(SELECTION OF PROJECTS I HAVE BEEN INVOLVED OR I AM CURRENTLY INVOLVED IN)

Preference Matcher

PreferenceMatcher is an academic consortium involving political scientists, social psychologists, computer scientists, and communication specialists from the University of Zurich, University of Twente, Cyprus University of Technology and Oxford Brookes University who collaborate in developing e-literacy tools designed to enhance voter education.

“Change Through Crises? Solidarity and De-solidarization in Germany and Europe” (short: SoliKris)

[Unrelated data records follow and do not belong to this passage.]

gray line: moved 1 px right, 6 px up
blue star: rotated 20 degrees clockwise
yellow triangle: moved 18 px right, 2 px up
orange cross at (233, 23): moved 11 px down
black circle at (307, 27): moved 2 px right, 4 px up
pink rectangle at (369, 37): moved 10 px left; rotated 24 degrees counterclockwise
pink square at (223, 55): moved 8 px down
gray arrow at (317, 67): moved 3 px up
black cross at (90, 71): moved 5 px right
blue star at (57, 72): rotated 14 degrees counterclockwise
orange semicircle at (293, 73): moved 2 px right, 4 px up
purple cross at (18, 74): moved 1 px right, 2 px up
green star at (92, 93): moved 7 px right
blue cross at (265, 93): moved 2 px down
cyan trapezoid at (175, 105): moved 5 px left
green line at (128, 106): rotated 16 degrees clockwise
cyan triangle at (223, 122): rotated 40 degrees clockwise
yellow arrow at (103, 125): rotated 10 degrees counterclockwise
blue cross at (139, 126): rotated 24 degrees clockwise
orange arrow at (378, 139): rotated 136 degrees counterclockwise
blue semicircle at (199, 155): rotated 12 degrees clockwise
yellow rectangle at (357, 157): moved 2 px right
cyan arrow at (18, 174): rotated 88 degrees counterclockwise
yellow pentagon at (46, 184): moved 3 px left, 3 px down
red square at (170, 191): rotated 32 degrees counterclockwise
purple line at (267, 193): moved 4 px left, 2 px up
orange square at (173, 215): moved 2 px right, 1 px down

European countries have experienced a set of severe crises over the past years. The research project Solikris (Change through Crisis? Solidarity and desolidarization in Germany and Europe) is based on two main assumptions: First, despite the lack of a causal connection between the various crises, there is a significant overlap and reinforcement of their effects and influence on the society, politics, and the behaviour of European states to each other. Second, all these crises have one thing in common. They have influenced the feeling of solidarity within the society as it presents itself among individuals, social groups and to an extreme form also European states. The drop of solidarity could lead to an extreme desolidarization. However, in some cases, the crises lead to increasing solidarity. This is a question that needs to be treated empirically. The central research question of Solikris is: What are positive and negative effects on solidarity within a society and between European countries that have brought the various crises since 2006? This question allows us to identify positive and negative influences and the conditions and circumstances under which they were made possible.

Funded by: Federal Ministry of Education and Research (BMBF) Duration: 1.12.2017 – 30.11.2020 SoliKris is a collaborative research project bringing together more than a dozen social scientists from the GESIS Leibniz Institute for the Social Sciences, the University of Heidelberg, and the WZB Berlin Social Science Center.

Political Parties and Interest Groups in Southern Europe. (2016 -)

The project’s main goal is to analyze the relationship between parties and interest groups using a comparative and longitudinal approach. Third-wave Southern European democracies (Greece, Portugal, and Spain) will be used to address the following questions: How have political parties interacted with interest groups? What is the evolution of this linkage over time, in particular after the emergence of the recent economic crisis? Which factors can explain party-group interactions? How can we explain variation across different parties and countries? The empirical research is based on extensive data collection which includes not only the organizational dimension but also an examination of leadership profile, as well as new data collected through a questionnaire to interest groups and elite interviews. The final aim is to assess potential causes of party-group linkages, considering sociological, institutional and actors’ strategy as the main explanatory factors.

Designing & Operating an Infrastructure for the Empirical Inquiry of Political & Social Radicalism in Greece (2012-2015) This project aimed to empirically record political and social radicalism in Greece during the economic crisis years. Data have been collected by telephone interviews conducted in January 2015 prior to the 25 January 2015 Parliamentary Elections.

Access to data: Political & Social Radicalism in Greece: First Round Political & Social Radicalism in Greece: Second Round Political & Social Radicalism in Greece: Third Round

INTUNE: Integrated and United? A Quest for Citizenship in an Ever Closer Europe (2006-09) The IntUne project was a four-year project which officially started on the 1st September 2005 within the scope of the 6th Framework Programme and was coordinated by the University of Siena. The project aimed at studying the changes in the scope, nature, and characteristics of citizenship that result from the process of the deepening and enlargement of the European Union. During that time I was working as a research assistant for the Greek team, for the research area of the project concerning national elites.